▶ **Aufgaben**:
a - Gib an, um wie viel Prozent der Passivhausstandard laut dem Text über die Folgen des Klimawandels den Energieverbrauch gegenüber konventionellen Neubauten senkt.
b - Setze den Text über die Folgen des Klimawandels im Anschluss an seinen letzten Satz fort.
====== Textauszug ======
Folgen des Klimawandels bisher unterschätzt

Der Anfang Februar in Paris veröffentlichte und seit Monaten mit Spannung erwartete IPCC-Bericht (International Panel for Climate Change) im Auftrag der UNO, an dem 2.500 Wissenschafter gearbeitet haben, prognostiziert eine schnellere Erderwärmung als noch vor sechs Jahren errechnet. Statt wie bisher von einer Temperaturerhöhung bis 2100 um bis zu 4,4 Grad zu sprechen, geht die aktuelle Prognose sogar bereits von einer Temperaturerhöhung um bis zu 6,3 Grad aus.

Es bleiben uns nur noch 10 Jahre für eine radikale Energiewende

Stattdessen sehen die Experten aber die Notwendigkeit, die Temperaturerhöhung auf maximal 2 Grad zu begrenzen. Denn ab dieser Grenze werde die Klimaveränderung eine unkontrollierbare Dynamik erreichen - unter anderem durch die fehlende Reflexion der Sonnenstrahlen, durch das abschmelzende Eis, durch das ab dieser Temperaturgrenze sich verschärfende Auftauen der Permafrostböden Sibiriens und dem damit verstärkten Freisetzen der darunter lagernden Methangase. Um diese Grenze nicht zu überschreiten, wäre eine Absenkung der Emissionen um 80 Prozent bis 2050 zwingend erforderlich. Dafür besitzen wir ein Zeitfenster zur radikalen Trendwende von maximal zehn Jahren.

Energieeffizienz im Gebäudesektor um 80 bis 95% verbessern bei gleichzeitig wesentlich mehr Komfort

Gebäude sind sehr langfristige Güter und Investitionen, und die Raumwärme ist für 30% der CO2-Emissionen verantwortlich. Heute neu errichtete oder sanierte Gebäude werden im Schnitt erst in 40 Jahren, also um 2050 das nächste Mal saniert und verbessert. Außerdem steigt nach wie vor der Flächenbedarf pro Kopf jedes Jahr um einen Quadratmeter, weshalb die bisherigen halbherzigen Richtlinien bei Wohnbauförderung und Bauordnung zur Reduzierung des Heizwärmebedarfs unterm Strich zu keinen Einsparungen beigetragen haben. Es konnte im Raumwärmebereich lediglich ein weiterer Anstieg verhindert werden.

Daher ist es unbedingt erforderlich, sofort mit einer erheblichen Verbesserung der Energieeffizienz zu beginnen. Der Passivhausstandard reduziert den Energieverbrauch und die CO2-Emissionen um 80% gegenüber konventionellen Neubauten und bei der Altbausanierung auf Passivhausstandard lassen sich gar 95% einsparen.
====== Rohdaten ======
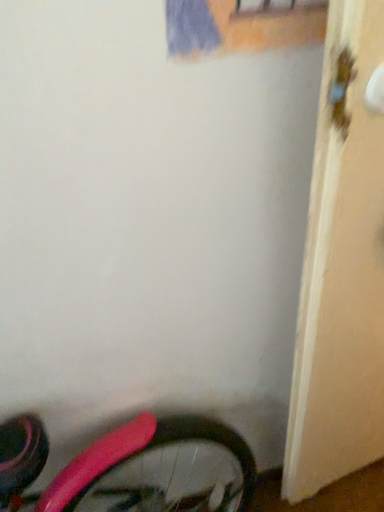
This screenshot has height=512, width=384. What are the coordinates of `wooden door at right` in the screenshot? It's located at (342, 270).

What do you see at coordinates (342, 270) in the screenshot? I see `wooden door at right` at bounding box center [342, 270].

You are a GUI agent. You are given a task and a screenshot of the screen. Output one action in this format:
    pyautogui.click(x=<x>, y=<y>)
    Task: Click on the wooden door at right
    
    Given the screenshot: What is the action you would take?
    pyautogui.click(x=342, y=270)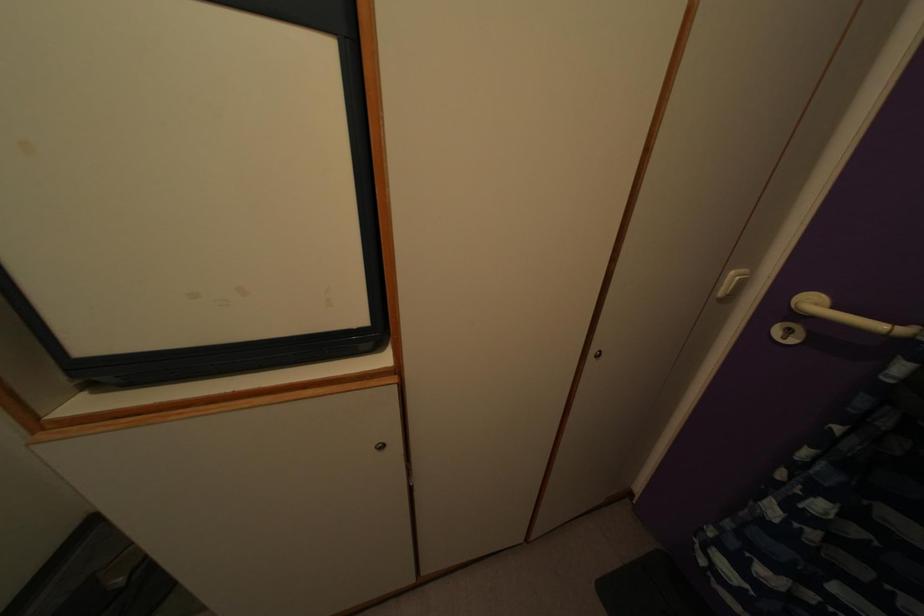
======
▶ **Ergebnisse**:
a - Um 80 Prozent.

b -
Gute Luft macht Schule

Bestes Beispiel dafür ist die eben fertig gestellte Altbausanierung der ersten Österreichischen Schule auf Passivhausstandard, welche in Schwanenstadt im Rahmen der Programmlinie ‘Haus der Zukunft’ als Demonstrationsprojekt durchgeführt wurde. Während der jährliche Erdgasverbrauch der alten Schule einem Erdgastank mit 55 Meter Höhe über das ganze Schulgebäude entsprach, reicht durch die Reduktion des Energieverbrauchs um 95% künftig das Volumen eines halben Klassenraums für den verbleibenden Jahresbedarf an Pellets für die über 5.000 m² große Schule aus. Neben diesen wichtigen Beitrag zum Klimaschutz hat die Sanierung auch wesentlich das Klima in der Schule verbessert. Permanent frische Luft in allen Klassen sorgt für eine erhöhte Konzentrationsfähigkeit und damit besseren Schulerfolg.

Die Zeit ist reif für das Passivhaus als Baustandard

Die Pionierphase des Passivhauses ist nach 11 Jahren längst vorbei. Mittlerweile existieren in Österreich bereits 1.700 Passivhäuser mit einer Nutzfläche von rund einer Million Quadratmetern, wie auch über 550 dokumentierte Passivhausbeispiele auf www.igpassivhaus.at eindrucksvoll zeigen. Trotzdem werden heute erst vier Prozent des Neubauvolumens in diesem nachhaltigen Baustandard errichtet. Höchste Zeit mutige politische Maßnahmen zum Schutz unseres Klimas, zur Versorgungssicherheit unseres Landes und zur sozialen Grundsicherung der Bevölkerung zu setzen.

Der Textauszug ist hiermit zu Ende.